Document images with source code
= = =

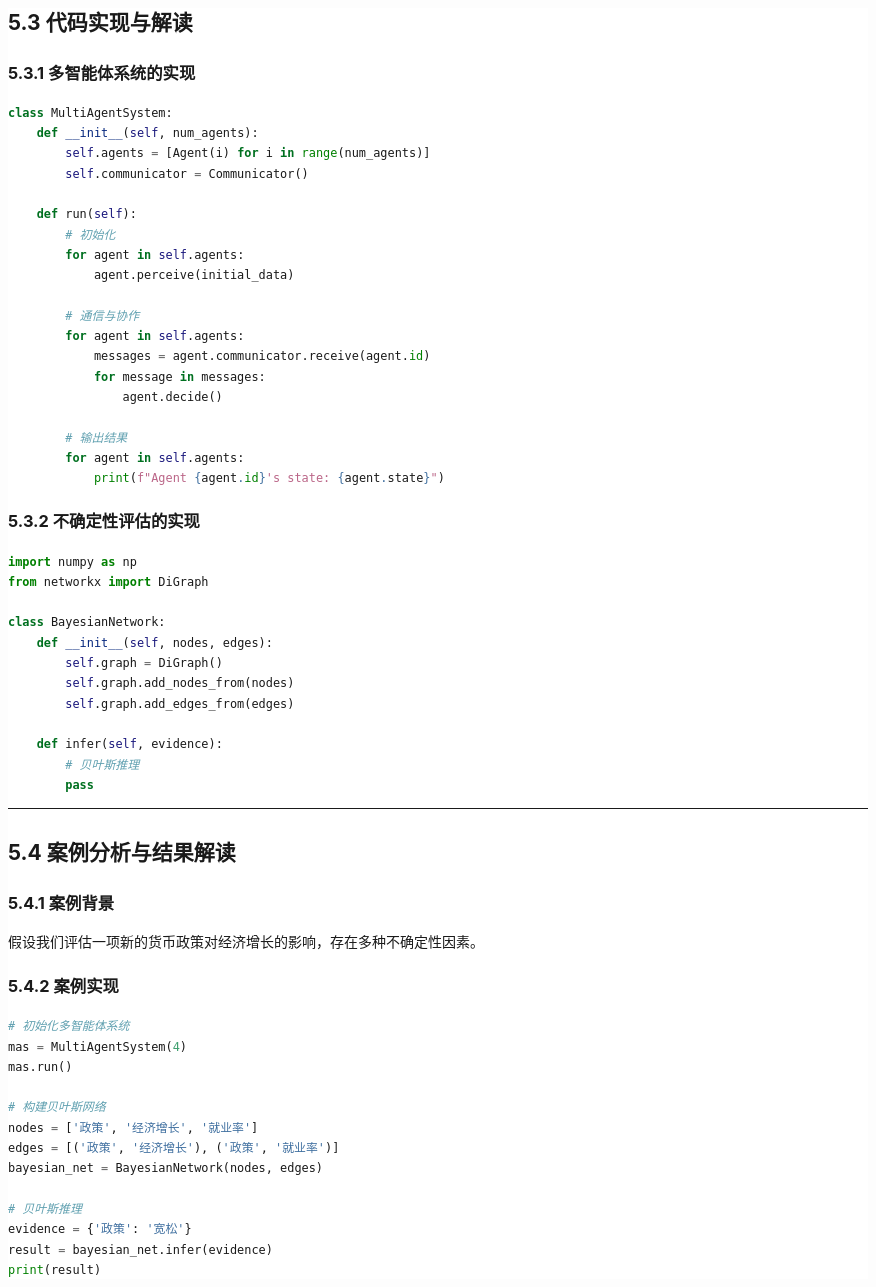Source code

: 
## 5.3 代码实现与解读  
### 5.3.1 多智能体系统的实现  
```python
class MultiAgentSystem:
    def __init__(self, num_agents):
        self.agents = [Agent(i) for i in range(num_agents)]
        self.communicator = Communicator()
        
    def run(self):
        # 初始化
        for agent in self.agents:
            agent.perceive(initial_data)
            
        # 通信与协作
        for agent in self.agents:
            messages = agent.communicator.receive(agent.id)
            for message in messages:
                agent.decide()
                
        # 输出结果
        for agent in self.agents:
            print(f"Agent {agent.id}'s state: {agent.state}")
```

### 5.3.2 不确定性评估的实现  
```python
import numpy as np
from networkx import DiGraph

class BayesianNetwork:
    def __init__(self, nodes, edges):
        self.graph = DiGraph()
        self.graph.add_nodes_from(nodes)
        self.graph.add_edges_from(edges)
        
    def infer(self, evidence):
        # 贝叶斯推理
        pass
```

---

## 5.4 案例分析与结果解读  
### 5.4.1 案例背景  
假设我们评估一项新的货币政策对经济增长的影响，存在多种不确定性因素。  

### 5.4.2 案例实现  
```python
# 初始化多智能体系统
mas = MultiAgentSystem(4)
mas.run()

# 构建贝叶斯网络
nodes = ['政策', '经济增长', '就业率']
edges = [('政策', '经济增长'), ('政策', '就业率')]
bayesian_net = BayesianNetwork(nodes, edges)

# 贝叶斯推理
evidence = {'政策': '宽松'}
result = bayesian_net.infer(evidence)
print(result)
```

= = =

▸ **Work request**
Count how many lines above carry the word "evidence". Only the number is required.

▸ **Written response**
3